New Greg Hardy Photos Are Disgusting, But We Already Knew the Score

Greg Hardy, taking questions during the preseason.EXPAND
Greg Hardy, taking questions during the preseason.
Deadspin via Youtube

Friday afternoon, Deadspin released the staggering body of evidence it has collected from the state of North Carolina's case against Dallas Cowboys defensive end Greg Hardy. There are detailed, harrowing statements from witnesses, disturbing evidence of Hardy creating a cover story as his alleged assault on his ex-girlfriend was taking place and photos of the damage Hardy allegedly inflicted on his ex, Nicole Holder.

As disgusting as the evidence is, it shouldn't be surprising. Nothing contained in Deadspin's reporting, save the photos, was new. We've known for over a year that Holder claimed Hardy choked her. We've known for over a year that Holder was allegedly tossed on a couch covered with guns by Hardy. We've known that Holder believed and claimed she heard Hardy say he wanted to kill her. We've known, or at the very least carefully avoided admitting to ourselves, that what Hardy probably did to Holder was just as horrific as what former Ravens running back Ray Rice was seen on camera doing in Atlantic City — cold-cocking his future wife before dragging her unconscious body out of an elevator.

We knew all of those things, and we know Rice still hasn't played a down over the last season plus.
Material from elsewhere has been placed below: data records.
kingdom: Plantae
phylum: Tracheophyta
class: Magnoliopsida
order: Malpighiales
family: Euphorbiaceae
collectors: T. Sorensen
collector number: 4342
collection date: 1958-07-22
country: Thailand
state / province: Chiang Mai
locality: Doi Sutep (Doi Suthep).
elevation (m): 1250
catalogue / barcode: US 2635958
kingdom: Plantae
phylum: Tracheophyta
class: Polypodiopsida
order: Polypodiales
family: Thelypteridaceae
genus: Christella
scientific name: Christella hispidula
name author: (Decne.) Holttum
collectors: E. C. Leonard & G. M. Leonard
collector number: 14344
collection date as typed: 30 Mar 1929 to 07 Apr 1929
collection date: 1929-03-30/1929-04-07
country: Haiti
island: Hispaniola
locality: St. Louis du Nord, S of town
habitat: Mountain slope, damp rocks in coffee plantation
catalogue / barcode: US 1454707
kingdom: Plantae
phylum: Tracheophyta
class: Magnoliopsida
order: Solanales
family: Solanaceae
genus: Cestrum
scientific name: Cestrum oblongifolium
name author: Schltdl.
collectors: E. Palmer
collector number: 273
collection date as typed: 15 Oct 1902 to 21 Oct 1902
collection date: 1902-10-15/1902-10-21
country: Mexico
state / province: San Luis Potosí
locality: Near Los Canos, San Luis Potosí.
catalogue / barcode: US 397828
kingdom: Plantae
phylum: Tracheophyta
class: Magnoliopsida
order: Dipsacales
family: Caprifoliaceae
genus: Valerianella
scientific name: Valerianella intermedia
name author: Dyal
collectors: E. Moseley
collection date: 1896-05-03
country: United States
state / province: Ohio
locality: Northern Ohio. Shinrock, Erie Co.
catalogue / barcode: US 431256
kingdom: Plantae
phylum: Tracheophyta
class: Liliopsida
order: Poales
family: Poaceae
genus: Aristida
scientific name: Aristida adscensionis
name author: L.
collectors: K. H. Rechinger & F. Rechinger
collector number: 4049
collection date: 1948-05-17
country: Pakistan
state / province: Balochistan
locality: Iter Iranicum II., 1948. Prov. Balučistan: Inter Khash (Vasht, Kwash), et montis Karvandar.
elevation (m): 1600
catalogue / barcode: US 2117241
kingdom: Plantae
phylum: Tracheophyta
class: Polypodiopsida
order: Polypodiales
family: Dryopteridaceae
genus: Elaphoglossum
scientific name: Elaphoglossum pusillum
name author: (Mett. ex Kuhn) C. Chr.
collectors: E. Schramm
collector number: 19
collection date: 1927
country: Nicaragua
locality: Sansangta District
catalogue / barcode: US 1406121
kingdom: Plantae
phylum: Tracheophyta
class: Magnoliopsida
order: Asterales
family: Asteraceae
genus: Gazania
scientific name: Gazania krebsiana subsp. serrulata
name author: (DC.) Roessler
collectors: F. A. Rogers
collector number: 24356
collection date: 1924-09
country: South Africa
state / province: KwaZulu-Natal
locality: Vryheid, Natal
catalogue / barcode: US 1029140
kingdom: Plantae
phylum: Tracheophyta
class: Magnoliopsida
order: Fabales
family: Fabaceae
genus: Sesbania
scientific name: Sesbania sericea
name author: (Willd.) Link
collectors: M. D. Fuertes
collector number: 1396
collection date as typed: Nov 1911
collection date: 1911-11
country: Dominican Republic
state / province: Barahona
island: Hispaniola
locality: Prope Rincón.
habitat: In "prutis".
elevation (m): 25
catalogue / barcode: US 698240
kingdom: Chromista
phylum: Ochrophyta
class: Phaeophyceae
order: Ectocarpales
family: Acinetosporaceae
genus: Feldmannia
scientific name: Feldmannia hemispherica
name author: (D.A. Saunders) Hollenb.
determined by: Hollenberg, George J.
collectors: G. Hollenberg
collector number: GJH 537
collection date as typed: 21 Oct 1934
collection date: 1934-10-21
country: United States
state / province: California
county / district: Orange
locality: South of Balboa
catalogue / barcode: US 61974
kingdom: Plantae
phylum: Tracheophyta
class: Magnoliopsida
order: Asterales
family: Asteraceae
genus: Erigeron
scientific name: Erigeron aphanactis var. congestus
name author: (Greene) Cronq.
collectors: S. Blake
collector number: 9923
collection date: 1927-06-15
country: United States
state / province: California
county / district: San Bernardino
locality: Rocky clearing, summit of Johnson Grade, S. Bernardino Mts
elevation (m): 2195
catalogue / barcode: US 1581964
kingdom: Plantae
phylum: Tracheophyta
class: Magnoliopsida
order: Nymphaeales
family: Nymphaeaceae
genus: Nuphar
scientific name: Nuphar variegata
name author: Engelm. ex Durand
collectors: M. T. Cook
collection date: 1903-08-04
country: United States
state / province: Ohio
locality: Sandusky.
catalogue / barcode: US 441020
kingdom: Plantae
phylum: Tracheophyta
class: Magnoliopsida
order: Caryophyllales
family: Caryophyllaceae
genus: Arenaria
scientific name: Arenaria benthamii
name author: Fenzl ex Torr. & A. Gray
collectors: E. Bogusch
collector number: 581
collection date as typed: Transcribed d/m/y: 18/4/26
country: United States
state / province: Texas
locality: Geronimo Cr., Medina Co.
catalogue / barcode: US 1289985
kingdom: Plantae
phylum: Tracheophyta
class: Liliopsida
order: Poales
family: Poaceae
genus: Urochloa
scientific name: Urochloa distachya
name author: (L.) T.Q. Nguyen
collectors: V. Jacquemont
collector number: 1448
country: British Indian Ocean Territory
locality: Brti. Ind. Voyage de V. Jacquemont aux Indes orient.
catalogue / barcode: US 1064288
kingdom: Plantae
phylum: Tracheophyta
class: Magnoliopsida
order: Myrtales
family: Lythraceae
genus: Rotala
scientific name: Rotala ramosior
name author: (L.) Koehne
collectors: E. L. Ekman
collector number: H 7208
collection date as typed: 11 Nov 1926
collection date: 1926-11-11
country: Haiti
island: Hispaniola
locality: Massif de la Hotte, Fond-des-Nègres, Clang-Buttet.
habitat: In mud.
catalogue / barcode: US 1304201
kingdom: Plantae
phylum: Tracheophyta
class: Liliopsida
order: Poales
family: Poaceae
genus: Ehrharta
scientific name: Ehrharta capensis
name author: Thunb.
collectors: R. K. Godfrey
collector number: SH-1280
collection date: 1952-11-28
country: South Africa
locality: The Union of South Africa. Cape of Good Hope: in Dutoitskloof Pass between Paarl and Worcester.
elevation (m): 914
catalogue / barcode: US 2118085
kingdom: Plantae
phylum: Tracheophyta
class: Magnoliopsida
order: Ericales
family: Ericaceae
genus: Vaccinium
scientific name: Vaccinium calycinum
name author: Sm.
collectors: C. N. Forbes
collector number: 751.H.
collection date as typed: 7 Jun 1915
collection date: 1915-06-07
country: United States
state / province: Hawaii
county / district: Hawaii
Rice may not take the field again, but Hardy played Sunday. He'll play next Sunday, too, and probably play well. He's not, like Rice, a running back with deteriorating skills. Hardy has been the Cowboys' best defensive player since he returned from the four-game suspension he received in response to his alleged assault. The team would be much worse off without his contributions; one could be tempted to say the Cowboys need him.

But they don't, and we don't. The Cowboys should not have signed Hardy. He saw his conviction for assaulting Holder dismissed on appeal, but only after he came to a financial settlement with his alleged victim. He got his suspension reduced from 10 to four games because NFL Commissioner Roger Goodell can't follow procedure, not because of any real mitigating circumstances. 

Cowboys owner Jerry Jones admitted over the weekend that the Cowboys were aware of everything released by Deadspin except the photos. Jones signed Hardy knowing Holder's story. The Cowboys' owner knew the photos existed, knew Hardy allegedly threatened to kill Holder while making it seem the two were engaged in mutual combat. Jones thought, correctly, that Hardy could help his defense, and that was what mattered. The Cowboys, according to Jones, did their due diligence on Hardy. That's fine, but Hardy has never shown the slightest amount of remorse. Even Saturday, the day after photos of his battered ex-girlfriend became public, Hardy would only say that he regretted "what happened."

At some point, and it has probably already happened, we're going to stop being fans and start being enablers for a sport that celebrates violence, destroys its participants' bodies and features team owners who do things like call people like Greg Hardy leaders. At that same juncture, maybe we'll decide the escape, joy and feeling of community that's found in watching the Cowboys on Sunday afternoon isn't going to be worth it anymore. If we're not there yet, it's hard to imagine what it will take.